The symposium also included a presentation by Lebanese artist Nidal Al-Achkar, who played a leading role in launching the theatrical movement in the Arab world. “The theater is the best mirror of life,” she said.
Al-Achkar founded the cultural establishment Masrah Al-Madina in 1994, which quickly became the center for all things cultural and artistic in Beirut.
“The theater is a platform of free speech,” she said. “It creates a space for free expression.”
Alia Arasoughly, a filmmaker and sociologist of culture and cinema and director of Shashat, a cinema NGO in Palestine, showed a film she directed in 2006 titled “After the Last Sky” about three women, two Israelis and a Palestinian, who signed a peace agreement among themselves.

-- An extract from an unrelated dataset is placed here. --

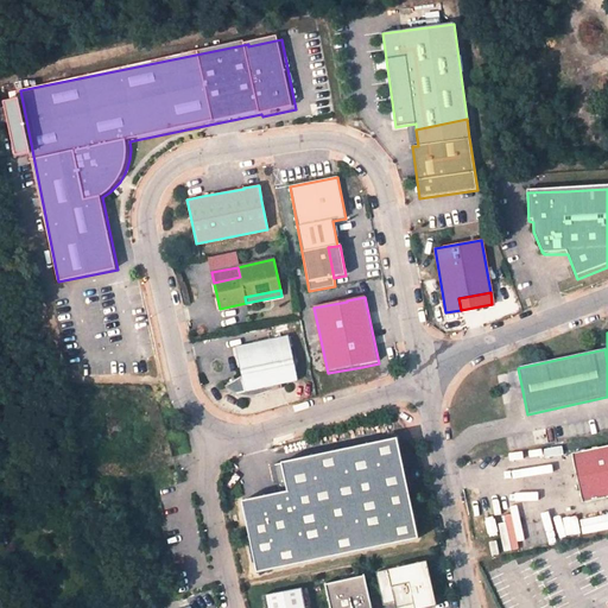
[(298,380),(289,336),(270,340),(272,347),(255,350),(253,343),(235,347),(241,377),(225,386),(228,391),(233,394),(240,397),(246,398),(249,398),(254,398),(283,388),(282,384),(298,380)]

“Cinema is a non-threatening tool and a very dynamic medium,” she said. “It can confront and transform assumptions and images.”
The moderator for the symposium was Mona Khalil, a Saudi national and senior legal officer at the International Atomic Energy Agency.
From Kuwait, Nada Al-Mutawa, professor of political science at the Arab Open University, shared the experience of political participation of Kuwaiti women and the significance of this experience in bringing about change in their active roles of international relations and politics.
Al-Jaser concluded that the Diplomatic Arab Women’s Forum aims to continue their efforts in bringing together groups of women from across the Arab region to “shed light into different aspect of Arab women’s lives and to move beyond stereotypes predominant in media today.”